Which shard key to choose in MongoDB?

D

Dmitry Labutin2015-08-14 13:34:13

MongoDB

Dmitry Labutin, 2015-08-14 13:34:13

I want to store prices in Monge. Significant
columns:
- Price list ID (about 3000 different price lists, will slowly grow by about 20-30 per month) -
Manufacturer ID (about 4000 different manufacturers)
- article (string)
- price
- quantity
- name about 100 million lines. Prices can be from 100 lines to several million. A product is a unique combination of brand ID + SKU. There will be about 15-20 million unique goods. That. The same product can be repeated in different price lists. The number of products of one brand can be from 1000 to several million. Typical database query:

Give a list of offers (lines from price lists) for such and such a list of goods.
Those. the input is N goods, the output is all rows where these goods are, i.e. in what price lists at what prices and how many.
Now about sharding.
Basic requirements: the main thing is to read quickly. Write speed is second.
Now my thoughts.
Because If a request can include goods from 1-2 brands, then I would like the request to go to only one shard. This suggests sharding by brand ID. But at the same time, there is a difficulty with the size of the chunks.
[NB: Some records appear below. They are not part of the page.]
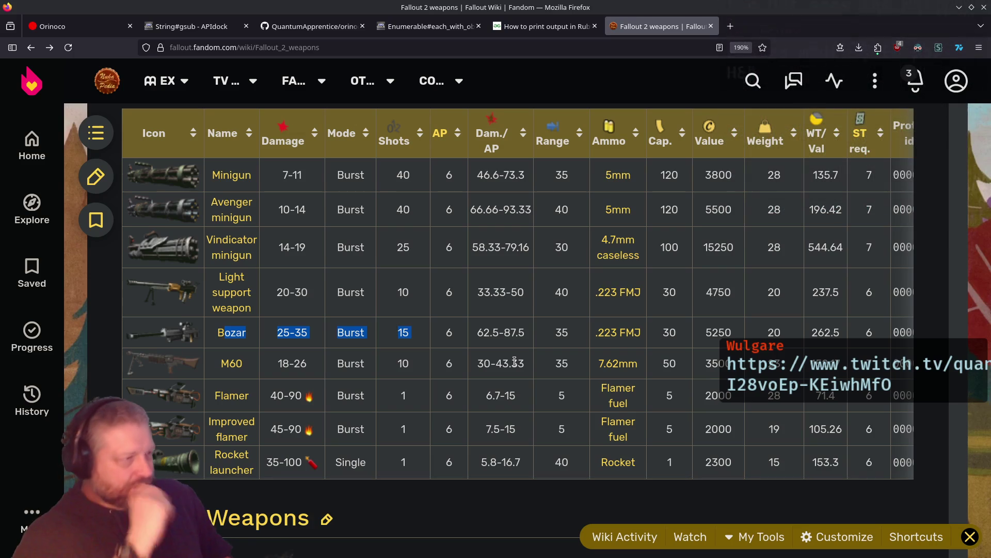
drag(317, 257, 279, 253)
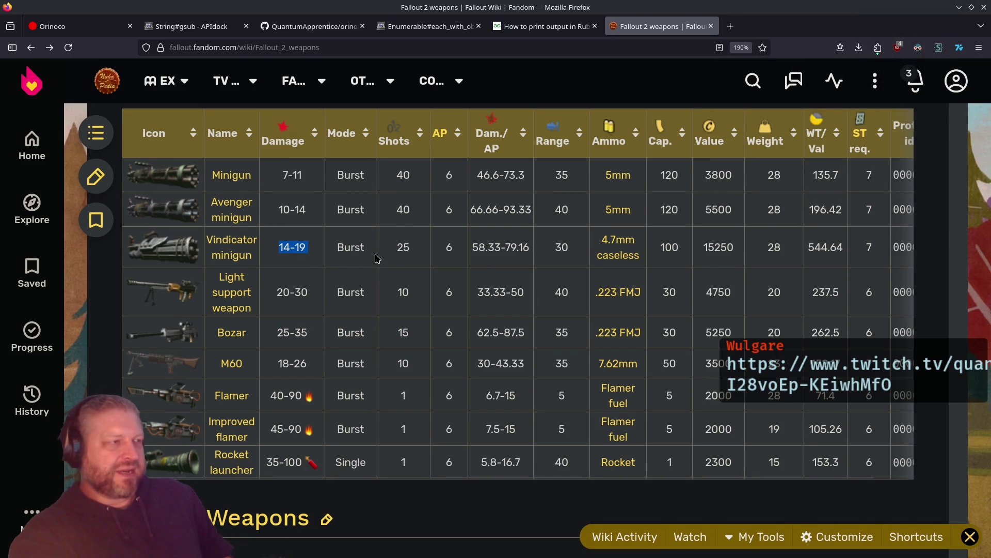
click(623, 243)
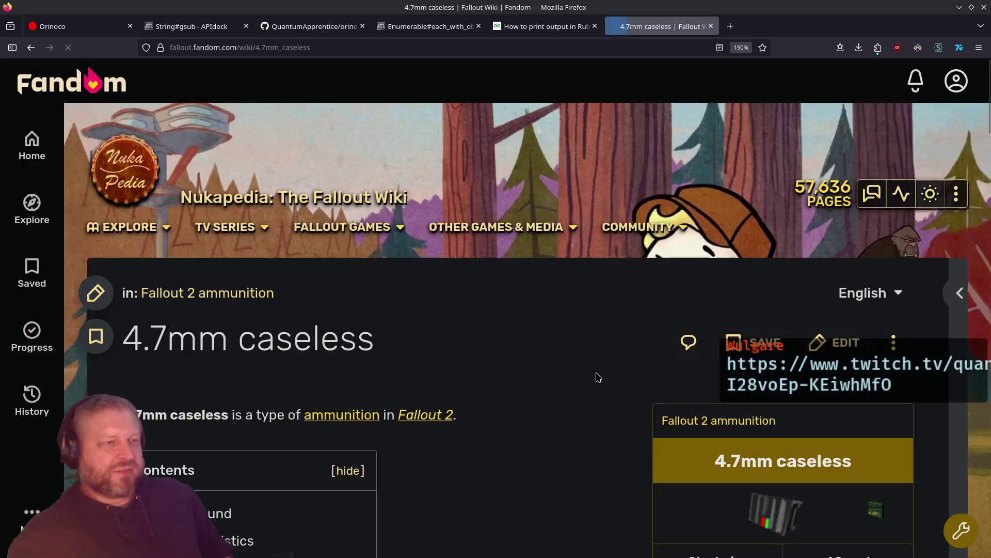
scroll(746, 370, down, 10)
scroll(575, 239, up, 3)
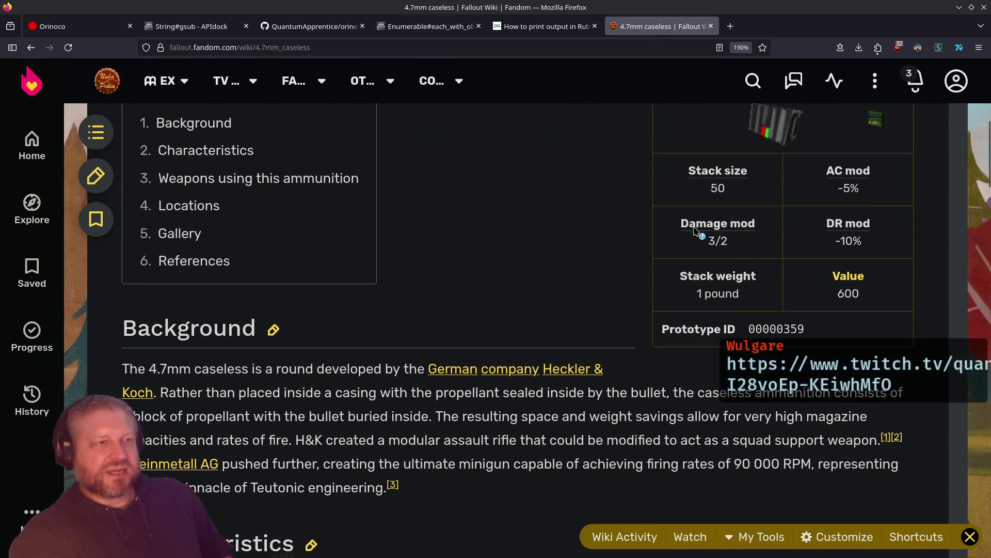
drag(728, 243, 677, 223)
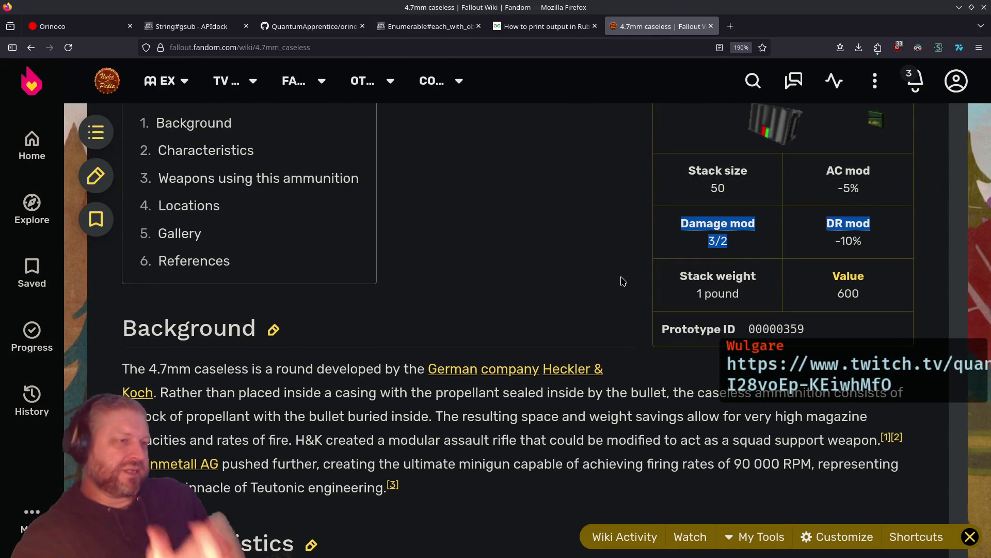
key(alt+Left)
As I wrote above, there are brands with several million positions (articles). A chunk cannot contain less than all documents with one specific vendor ID. If you do not raise the size of a chunk in a monga, then the monga starts to swear that it cannot move chunks that are larger than the maximum chunk size (and it will be so).
If the chunk size is raised, then one will become large and the data across the shards will be unevenly distributed.
If you use the Compound Shard Key, for example, manufacturer ID + article, then a request for N products of the same brand may well go to all shards, which we would like to avoid.
Actually a question - what advise to make in my situation?

Reply

Answer the question

In order to leave comments, you need to log in

1 answer(s)

L

lega, 2015-08-14
@lega

Those. input is N goods

product == SKU?
Because the write speed is not so important, then you can consider this option - to "collapse" all the data on the product, i.e. one article contains a list of prices + manufacturers where it participates. Shard on the article.
+ saving memory - the number of documents is 5 times less, the article (and name) are common.